**MATERIAL FOR THE TASK**
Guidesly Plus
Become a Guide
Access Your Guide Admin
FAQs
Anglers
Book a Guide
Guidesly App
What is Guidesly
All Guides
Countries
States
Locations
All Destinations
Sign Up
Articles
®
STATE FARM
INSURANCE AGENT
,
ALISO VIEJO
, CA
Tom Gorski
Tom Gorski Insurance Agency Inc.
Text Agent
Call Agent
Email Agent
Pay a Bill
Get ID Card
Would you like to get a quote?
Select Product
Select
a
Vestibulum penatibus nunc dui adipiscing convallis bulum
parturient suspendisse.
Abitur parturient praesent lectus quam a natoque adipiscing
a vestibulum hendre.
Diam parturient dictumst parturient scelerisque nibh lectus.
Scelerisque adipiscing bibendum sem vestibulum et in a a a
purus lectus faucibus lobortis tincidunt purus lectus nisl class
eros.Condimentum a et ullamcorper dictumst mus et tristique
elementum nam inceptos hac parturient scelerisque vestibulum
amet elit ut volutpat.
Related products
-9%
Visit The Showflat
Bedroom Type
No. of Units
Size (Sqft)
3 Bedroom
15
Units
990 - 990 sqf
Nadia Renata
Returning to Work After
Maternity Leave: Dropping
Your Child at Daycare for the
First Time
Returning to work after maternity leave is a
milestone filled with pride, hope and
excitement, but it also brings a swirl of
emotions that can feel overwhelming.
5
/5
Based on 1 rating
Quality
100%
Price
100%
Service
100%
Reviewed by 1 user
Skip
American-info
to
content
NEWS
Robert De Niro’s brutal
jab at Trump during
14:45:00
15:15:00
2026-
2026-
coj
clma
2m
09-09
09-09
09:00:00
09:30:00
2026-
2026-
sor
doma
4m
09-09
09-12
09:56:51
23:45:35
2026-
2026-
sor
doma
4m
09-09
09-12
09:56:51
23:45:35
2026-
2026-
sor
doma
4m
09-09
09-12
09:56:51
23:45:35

* * *

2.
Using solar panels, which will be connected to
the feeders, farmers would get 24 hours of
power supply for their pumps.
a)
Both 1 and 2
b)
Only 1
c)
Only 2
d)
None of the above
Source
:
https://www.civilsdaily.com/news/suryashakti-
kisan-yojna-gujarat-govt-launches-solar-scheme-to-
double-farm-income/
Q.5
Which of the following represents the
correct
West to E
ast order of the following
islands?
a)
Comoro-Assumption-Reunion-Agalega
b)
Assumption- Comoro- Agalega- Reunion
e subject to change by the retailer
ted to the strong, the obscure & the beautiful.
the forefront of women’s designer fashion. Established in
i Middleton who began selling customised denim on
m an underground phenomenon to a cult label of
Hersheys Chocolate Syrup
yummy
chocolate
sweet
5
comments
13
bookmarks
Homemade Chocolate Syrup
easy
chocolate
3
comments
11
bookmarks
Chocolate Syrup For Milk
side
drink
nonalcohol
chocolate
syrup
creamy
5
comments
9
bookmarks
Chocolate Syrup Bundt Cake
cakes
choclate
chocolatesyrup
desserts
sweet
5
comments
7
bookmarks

**REQUEST**
Can you give the stretch of data from the line containing "Guidesly Plus" through the line containing "Tom Gorski Insurance Agency Inc." again, swapping "Articles" for "Stories" and leaving everything else unchanged?

**RESULT FOR THIS TASK**
Guidesly Plus
Become a Guide
Access Your Guide Admin
FAQs
Anglers
Book a Guide
Guidesly App
What is Guidesly
All Guides
Countries
States
Locations
All Destinations
Sign Up
Stories
®
STATE FARM
INSURANCE AGENT
,
ALISO VIEJO
, CA
Tom Gorski
Tom Gorski Insurance Agency Inc.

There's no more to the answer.